I've been reading Shapely Prose, which I've found very helpful for self-acceptance with regards to body shape.
no subject
Date: 2009-04-17 08:02 am (UTC)Maybe it helps for me that I have something in my body that I dislike more than my weight, there is the pain on which I can focus my bad feelings. That is not necessarily a good thing, though, but it does give me a lot of opportunities to practice not hating my body for things I can't change.
I'm also a big fan of Shapely Prose. And as for dieting, having read Junkfood Science (http://junkfoodscience.blogspot.com/) has pretty much put me off any such thoughts permanently.
no subject
Date: 2009-04-16 07:30 am (UTC)When I hear someone talking about their self image in this way I see these feelings as being almost completely introvert.

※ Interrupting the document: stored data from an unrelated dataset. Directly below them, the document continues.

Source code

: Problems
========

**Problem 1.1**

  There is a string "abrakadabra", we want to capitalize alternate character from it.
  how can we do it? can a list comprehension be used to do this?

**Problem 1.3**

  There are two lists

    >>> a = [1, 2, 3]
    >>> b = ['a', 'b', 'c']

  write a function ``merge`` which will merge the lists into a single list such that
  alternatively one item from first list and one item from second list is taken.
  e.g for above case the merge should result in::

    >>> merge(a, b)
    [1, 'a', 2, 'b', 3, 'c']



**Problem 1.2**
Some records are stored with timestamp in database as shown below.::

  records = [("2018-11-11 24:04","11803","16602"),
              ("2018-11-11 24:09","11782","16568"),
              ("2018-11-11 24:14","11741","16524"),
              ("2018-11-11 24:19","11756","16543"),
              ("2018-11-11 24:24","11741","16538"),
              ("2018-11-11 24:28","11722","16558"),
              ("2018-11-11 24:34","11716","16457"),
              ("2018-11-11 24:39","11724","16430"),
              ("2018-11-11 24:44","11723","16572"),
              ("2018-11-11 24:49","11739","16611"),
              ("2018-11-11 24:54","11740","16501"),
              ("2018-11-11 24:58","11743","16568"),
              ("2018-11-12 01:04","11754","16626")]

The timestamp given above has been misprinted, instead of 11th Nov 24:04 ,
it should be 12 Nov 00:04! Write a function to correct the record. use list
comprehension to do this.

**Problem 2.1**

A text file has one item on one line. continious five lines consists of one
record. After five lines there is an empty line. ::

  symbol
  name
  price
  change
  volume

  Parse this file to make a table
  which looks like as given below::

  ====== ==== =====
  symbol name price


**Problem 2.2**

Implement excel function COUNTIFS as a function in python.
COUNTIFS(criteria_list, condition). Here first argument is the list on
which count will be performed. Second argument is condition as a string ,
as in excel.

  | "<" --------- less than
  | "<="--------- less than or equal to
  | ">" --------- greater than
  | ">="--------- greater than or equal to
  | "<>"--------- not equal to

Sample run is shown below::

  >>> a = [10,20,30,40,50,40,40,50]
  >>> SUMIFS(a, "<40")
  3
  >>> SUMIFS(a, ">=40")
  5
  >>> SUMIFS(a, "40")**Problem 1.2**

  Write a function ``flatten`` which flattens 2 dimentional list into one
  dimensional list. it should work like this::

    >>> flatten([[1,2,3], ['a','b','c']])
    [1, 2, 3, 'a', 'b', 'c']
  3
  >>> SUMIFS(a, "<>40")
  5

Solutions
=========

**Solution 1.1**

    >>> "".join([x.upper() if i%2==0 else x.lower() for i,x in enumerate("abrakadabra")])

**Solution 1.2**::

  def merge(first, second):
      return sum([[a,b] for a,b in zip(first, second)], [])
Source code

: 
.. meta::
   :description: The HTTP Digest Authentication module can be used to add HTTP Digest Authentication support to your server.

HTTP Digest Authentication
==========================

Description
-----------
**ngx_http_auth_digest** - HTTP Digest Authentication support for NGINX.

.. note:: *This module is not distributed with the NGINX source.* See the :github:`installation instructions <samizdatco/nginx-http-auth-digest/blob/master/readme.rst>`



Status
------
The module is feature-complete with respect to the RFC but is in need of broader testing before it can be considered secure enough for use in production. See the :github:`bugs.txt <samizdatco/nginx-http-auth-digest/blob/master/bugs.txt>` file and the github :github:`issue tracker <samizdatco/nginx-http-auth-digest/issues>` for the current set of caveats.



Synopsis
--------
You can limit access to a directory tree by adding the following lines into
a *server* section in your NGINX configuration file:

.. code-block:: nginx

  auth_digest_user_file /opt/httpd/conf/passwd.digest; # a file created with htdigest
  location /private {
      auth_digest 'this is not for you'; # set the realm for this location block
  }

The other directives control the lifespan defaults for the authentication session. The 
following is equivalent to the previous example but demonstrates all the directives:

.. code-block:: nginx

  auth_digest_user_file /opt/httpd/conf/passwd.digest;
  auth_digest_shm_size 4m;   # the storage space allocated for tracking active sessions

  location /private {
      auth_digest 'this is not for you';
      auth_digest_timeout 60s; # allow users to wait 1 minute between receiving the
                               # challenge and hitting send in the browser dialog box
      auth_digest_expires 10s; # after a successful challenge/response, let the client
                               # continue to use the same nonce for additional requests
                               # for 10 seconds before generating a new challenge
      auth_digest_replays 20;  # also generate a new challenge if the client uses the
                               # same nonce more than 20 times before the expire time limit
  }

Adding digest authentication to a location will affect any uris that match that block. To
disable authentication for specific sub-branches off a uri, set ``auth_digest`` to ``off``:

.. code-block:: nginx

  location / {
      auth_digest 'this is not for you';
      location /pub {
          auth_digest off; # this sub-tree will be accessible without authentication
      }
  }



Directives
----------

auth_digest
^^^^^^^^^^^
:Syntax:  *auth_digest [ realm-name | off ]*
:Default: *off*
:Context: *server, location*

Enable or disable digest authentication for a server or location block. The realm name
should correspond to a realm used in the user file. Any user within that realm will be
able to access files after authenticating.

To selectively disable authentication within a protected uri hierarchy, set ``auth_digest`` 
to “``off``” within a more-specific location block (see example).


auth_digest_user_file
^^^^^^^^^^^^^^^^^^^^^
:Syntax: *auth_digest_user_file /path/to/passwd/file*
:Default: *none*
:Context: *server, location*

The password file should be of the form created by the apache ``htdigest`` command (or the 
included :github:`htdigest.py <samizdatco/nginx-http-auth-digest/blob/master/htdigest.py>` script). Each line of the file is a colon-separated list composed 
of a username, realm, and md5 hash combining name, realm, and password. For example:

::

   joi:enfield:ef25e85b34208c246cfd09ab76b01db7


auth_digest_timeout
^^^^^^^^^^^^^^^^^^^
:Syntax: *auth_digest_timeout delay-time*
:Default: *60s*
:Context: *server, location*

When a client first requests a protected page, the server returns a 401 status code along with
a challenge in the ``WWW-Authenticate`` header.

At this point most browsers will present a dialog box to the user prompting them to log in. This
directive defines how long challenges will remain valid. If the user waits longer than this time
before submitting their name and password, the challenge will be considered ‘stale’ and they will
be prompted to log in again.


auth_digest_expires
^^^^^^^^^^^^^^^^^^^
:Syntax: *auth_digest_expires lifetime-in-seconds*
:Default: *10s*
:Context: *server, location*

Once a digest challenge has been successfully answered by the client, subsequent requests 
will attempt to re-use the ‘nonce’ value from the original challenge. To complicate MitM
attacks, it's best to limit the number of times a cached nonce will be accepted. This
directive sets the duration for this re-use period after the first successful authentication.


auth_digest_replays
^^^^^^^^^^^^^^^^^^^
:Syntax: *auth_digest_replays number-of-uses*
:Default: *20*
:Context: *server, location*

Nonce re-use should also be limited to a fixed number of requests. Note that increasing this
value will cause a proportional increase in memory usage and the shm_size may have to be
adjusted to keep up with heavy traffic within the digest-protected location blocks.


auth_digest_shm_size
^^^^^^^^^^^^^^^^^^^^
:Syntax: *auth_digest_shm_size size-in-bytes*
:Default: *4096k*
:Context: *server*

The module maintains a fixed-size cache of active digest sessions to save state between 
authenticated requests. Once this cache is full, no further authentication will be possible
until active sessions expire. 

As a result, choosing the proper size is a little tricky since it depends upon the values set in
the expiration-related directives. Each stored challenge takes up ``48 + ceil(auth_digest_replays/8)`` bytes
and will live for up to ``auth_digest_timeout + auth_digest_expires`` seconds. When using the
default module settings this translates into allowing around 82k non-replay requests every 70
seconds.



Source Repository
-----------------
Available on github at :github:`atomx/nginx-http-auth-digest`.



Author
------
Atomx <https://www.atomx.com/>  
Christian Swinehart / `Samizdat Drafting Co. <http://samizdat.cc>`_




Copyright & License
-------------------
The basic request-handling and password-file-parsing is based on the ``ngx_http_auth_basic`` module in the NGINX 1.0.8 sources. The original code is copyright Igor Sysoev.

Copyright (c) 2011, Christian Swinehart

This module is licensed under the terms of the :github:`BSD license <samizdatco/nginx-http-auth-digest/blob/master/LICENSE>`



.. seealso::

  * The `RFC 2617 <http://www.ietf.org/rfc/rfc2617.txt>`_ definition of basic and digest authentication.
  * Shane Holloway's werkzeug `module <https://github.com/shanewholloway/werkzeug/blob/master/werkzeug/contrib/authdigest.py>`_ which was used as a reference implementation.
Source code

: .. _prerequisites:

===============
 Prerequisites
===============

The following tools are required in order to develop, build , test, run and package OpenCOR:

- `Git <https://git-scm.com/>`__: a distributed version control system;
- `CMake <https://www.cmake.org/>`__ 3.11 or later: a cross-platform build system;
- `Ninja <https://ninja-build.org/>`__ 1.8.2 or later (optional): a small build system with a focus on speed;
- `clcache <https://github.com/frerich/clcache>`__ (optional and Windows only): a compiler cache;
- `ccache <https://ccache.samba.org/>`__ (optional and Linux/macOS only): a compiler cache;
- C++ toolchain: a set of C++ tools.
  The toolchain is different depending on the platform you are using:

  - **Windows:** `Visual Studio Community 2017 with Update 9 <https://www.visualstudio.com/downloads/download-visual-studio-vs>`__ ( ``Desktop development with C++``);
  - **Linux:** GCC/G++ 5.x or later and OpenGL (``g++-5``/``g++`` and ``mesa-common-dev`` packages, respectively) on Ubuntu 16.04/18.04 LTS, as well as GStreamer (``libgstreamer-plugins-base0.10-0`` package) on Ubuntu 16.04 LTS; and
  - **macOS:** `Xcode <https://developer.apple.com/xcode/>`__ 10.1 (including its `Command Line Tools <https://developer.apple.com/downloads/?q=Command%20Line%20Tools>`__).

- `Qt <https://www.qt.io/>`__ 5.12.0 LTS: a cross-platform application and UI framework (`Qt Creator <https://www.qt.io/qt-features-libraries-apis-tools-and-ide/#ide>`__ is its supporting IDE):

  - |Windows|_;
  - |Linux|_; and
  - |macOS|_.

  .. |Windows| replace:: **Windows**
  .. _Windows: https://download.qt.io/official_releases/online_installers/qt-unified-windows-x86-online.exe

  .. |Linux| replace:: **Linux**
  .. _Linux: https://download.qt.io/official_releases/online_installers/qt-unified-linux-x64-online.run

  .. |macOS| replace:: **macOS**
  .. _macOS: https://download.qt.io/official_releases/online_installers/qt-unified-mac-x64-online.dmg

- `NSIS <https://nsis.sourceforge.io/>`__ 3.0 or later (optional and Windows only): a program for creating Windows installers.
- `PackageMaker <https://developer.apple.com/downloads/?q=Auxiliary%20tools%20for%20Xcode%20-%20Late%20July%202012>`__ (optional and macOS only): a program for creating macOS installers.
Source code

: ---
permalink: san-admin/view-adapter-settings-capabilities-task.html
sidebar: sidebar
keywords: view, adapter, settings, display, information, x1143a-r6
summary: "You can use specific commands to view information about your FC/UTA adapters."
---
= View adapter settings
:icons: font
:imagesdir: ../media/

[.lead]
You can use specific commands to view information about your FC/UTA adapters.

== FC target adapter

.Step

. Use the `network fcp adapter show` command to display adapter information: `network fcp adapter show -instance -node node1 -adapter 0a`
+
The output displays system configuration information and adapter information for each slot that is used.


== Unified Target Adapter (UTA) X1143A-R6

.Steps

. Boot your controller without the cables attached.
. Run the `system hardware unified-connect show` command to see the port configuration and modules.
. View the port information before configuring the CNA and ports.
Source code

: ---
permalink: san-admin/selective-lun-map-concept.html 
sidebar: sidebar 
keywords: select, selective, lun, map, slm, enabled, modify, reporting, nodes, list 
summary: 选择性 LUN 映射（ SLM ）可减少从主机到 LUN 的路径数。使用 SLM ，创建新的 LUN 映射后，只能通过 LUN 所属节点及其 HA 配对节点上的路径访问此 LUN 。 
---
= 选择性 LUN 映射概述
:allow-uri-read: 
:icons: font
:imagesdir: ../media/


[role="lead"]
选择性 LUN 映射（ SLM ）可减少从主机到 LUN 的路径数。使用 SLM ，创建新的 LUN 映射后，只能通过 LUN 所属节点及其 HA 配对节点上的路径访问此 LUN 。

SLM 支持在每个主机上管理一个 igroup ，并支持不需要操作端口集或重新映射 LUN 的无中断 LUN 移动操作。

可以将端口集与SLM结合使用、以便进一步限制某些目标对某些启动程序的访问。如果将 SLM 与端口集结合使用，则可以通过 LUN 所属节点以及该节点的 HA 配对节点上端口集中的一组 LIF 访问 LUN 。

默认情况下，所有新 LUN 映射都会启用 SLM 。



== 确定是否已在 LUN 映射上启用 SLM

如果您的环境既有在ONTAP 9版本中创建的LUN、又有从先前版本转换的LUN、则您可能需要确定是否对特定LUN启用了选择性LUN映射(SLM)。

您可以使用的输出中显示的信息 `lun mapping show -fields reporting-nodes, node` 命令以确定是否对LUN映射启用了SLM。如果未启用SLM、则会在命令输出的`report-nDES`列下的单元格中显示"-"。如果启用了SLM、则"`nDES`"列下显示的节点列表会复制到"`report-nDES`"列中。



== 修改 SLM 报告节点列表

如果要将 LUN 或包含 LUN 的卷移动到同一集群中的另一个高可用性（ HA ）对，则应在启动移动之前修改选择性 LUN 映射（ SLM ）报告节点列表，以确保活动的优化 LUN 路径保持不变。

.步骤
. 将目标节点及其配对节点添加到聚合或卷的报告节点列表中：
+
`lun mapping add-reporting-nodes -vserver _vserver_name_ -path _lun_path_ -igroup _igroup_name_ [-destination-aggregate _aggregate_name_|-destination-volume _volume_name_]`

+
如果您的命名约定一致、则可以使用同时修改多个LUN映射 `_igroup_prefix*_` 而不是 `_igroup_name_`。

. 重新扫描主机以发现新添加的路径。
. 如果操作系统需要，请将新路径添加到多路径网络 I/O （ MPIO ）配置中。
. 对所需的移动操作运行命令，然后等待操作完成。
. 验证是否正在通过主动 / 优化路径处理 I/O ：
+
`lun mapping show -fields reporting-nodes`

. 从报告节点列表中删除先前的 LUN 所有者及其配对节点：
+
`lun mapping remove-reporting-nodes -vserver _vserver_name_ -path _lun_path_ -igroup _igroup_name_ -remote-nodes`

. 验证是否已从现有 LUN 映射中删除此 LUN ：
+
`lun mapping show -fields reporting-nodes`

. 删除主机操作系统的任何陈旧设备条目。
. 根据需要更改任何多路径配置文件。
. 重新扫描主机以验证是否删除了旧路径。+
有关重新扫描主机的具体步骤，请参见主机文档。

The person sees only itself and gets very confused and frustrated if someone indicates that it could be perceived as implied criticism of others. The persons focus is on itself. What does the rest of the world have to do with this?
And yes, there are examples of people that as a secondary reaction turn this whole thing extrovert and starts to attack people, but that is far from everyone.
It all boils down to problems in the empathy department and feelings of low self esteem can lower the capacity for empathy even more.
no subject
Date: 2009-04-17 08:04 am (UTC)In this case, though, it's not even as if she was talking to me about how she felt about weighing so much - she was posting to her own personal blog and I read it months later and immediately made it All About Me instead of all about her. I wanted to post about it because it's such an easy thing to do and I wanted to remind myself not to do it in the future. (As if that will work... :-)
no subject
Date: 2009-04-16 09:21 am (UTC)Sometimes it's hard to accept their view of me, since mine is so much different, but it is their view and I love and respect them so I need to accept it too.
no subject
Date: 2009-04-16 09:45 pm (UTC)And in my eyes your weight is just right and quite nicely placed :)
no subject
Date: 2009-04-17 08:05 am (UTC)no subject
Date: 2009-04-17 07:56 am (UTC)My struggles with my body image and my decision to lose weight stem from an unhealthy relationship with food and an ex-fiancée who didn't care. When he dumped me and replaced me with a younger, slimmer version I felt old, fat and ugly.
The only thing that I could change was the "fat" bit. I wanted to be the person that I was before I met him, to erase all the negative influence he'd had on me.
I'm not 100% happy with how I look after losing 20 kilos, but that's my problem. The important thing is that I've got my body back and I no longer see myself as old, fat and ugly.
no subject
Date: 2009-04-17 08:00 am (UTC)the GF :)
no subject
Date: 2009-04-17 08:07 am (UTC)Another thing that I noticed is the only thing I focused on was that you don't want to have the same weight I have. It's not a problem that you have a different hair style, wear lipstick sometimes, have an entirely different style in clothes and so on.
But then, I'm not reminded every day that my hair style is Bad and Dangerous and Evil. I get told that about weight any time I open a magazine or news paper or read the menu at many lunch restaurants...
no subject
Date: 2009-04-17 08:36 am (UTC)Yes, the lunch portions are huge. Yes, the models are skinny. Yes, the doctors say you're overweight. THAT DOESN'T MATTER!
What matters is that you're healthy, both mentally and physically. Even with the pain, you're healthier than I am, regardless of how much you weigh. And those that try to convince you otherwise can go jump off a cliff.